On Jun 9, 2015, SpringwoodGrdns from Penn Hills, PA wrote:

Terrible. I've relocated the plant several times and it continues to die to the ground over winter no matter how I try and protect it. In addition it produces only a handful of new canes with weak floppy stems. AND, after 3 years it's now reverting to all green which now makes it useless as a foliage plant.


On May 23, 2012, plantgnome1 from nowhere land, NY (Zone 6b) wrote:

Totally agree with Imelling-mine is only 8 inches tall since I just planted it in the fall. This spring the leaves started out variegated but now the new foliage is coming in just green with no variegation. I don't know if this is normal, but I was hoping for it to be true to name and be variegated. Thats why I ordered them. Now I have three, they are all doing the same thing, I could have just bought regular lace caps for this effect.


On May 16, 2012, JaxFlaGardener from Jacksonville, FL (Zone 8b) wrote:

I've found this Hydrangea to be very easy to propagate. I pack the potting soil down tight in a pot, make a hole with a bamboo stick, sprinkle rooting hormone powder in the hole and then insert the cutting, packing the soil tight around the stem. It seems to help to leave the pot with the cutting in a shallow tray of water (about 1/2 inch deep) for the first week or two of propagation, then remove from the water tray once the stems seem stabilized.

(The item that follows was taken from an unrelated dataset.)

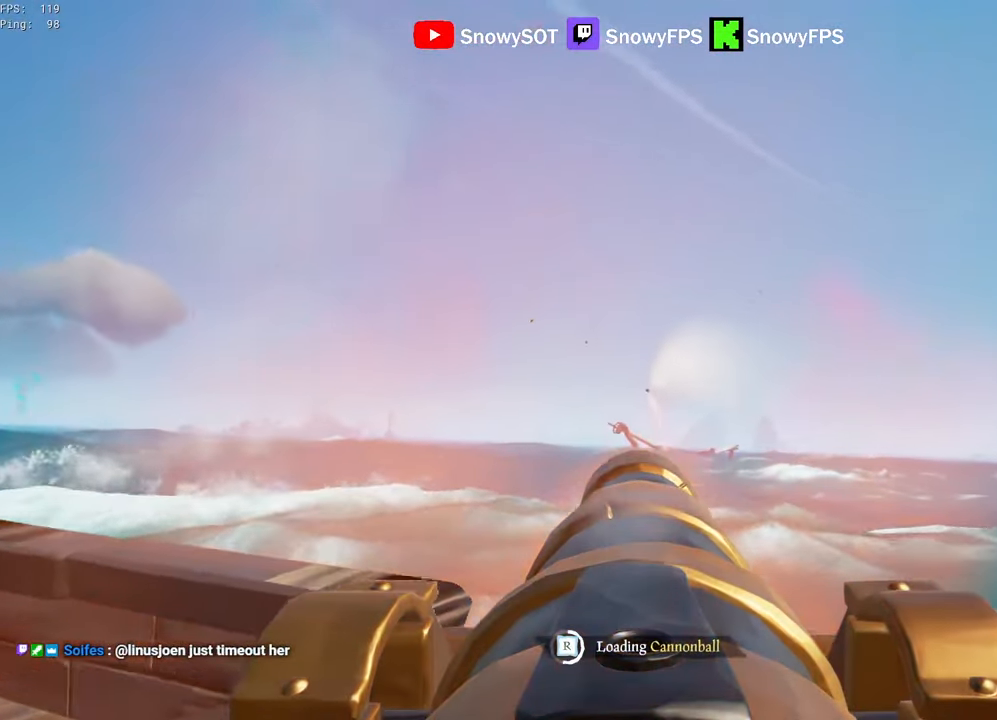
{"keys": [], "mouse": ["left"], "mouse_move": "still", "events": [[67, "d", "up"], [67, "mouse_left", "up"], [67, "w", "up"], [117, "mouse_left", "down"], [250, "mouse_left", "up"], [300, "mouse_left", "down"], [384, "mouse_left", "up"], [484, "mouse_left", "down"]]}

On May 26, 2008, flyyak37212 from Norfolk, VA wrote:

I have 2 of these gorgeous plants. One in full sun severely curbs growth by mid-summer; it is in a well-augmented bed, great drainage. It is maybe 2 feet tall. The other, planted at the same time in a narrow bed, poorly augmented, questionable drainage, not as much direct sun, has gone crazy! If not for pruning, it would exceed 5 feet. It is 4 feet wide and gets pruned frequently. Unlike other reports here, when this bush blooms, you can hardly see the foliage. The blooms are full, lush, and astonishingly colored. Edges of the blooms have begun to open. When it is in full bloom, I'll post a photo. One negative: they tend to get a fungus, spotting the leaves, causing loss of foliage (after blooms). Treatable with fungacide.


On Apr 10, 2007, pinkypetunia from Poplarville, MS (Zone 8b) wrote:

I got my plant from a neighbors garden by simple layering, take a healthy,soft wood branch near the bottom of the plant, disturb the soil under the branch, lay a brick on the branch, water well and cover w/ mulch, I used nearby pine straw. Keep watered for several months, after aprox. 3-4 months, a lovely new plant. These hydrangeas are really delicate looking and beautiful. It is tough as well, I had just gotten mine established when my DH cut it to the ground w/ his weedeater. I cried, for real. Within a week, it was sprouting again, now as good as new. I highly recommend for my area.


On Dec 12, 2004, jmarc from Winston, GA wrote:

Propagation is by softwood cuttings under intermittent mist


On Dec 7, 2004, lmelling from Ithaca, NY (Zone 5b) wrote:

From the source "Hydrangeas for American Gardens," by Michael A. Dirr (2004), Green leaves with white margins. Not particularly stabile and apt to revert. Cold sensitive. Flowers pinkish white alkaline; blue in acid soil. Dirr says he has doubts about the validity of this variegated form being a sport of Mariesii. AKA 'Maculata'.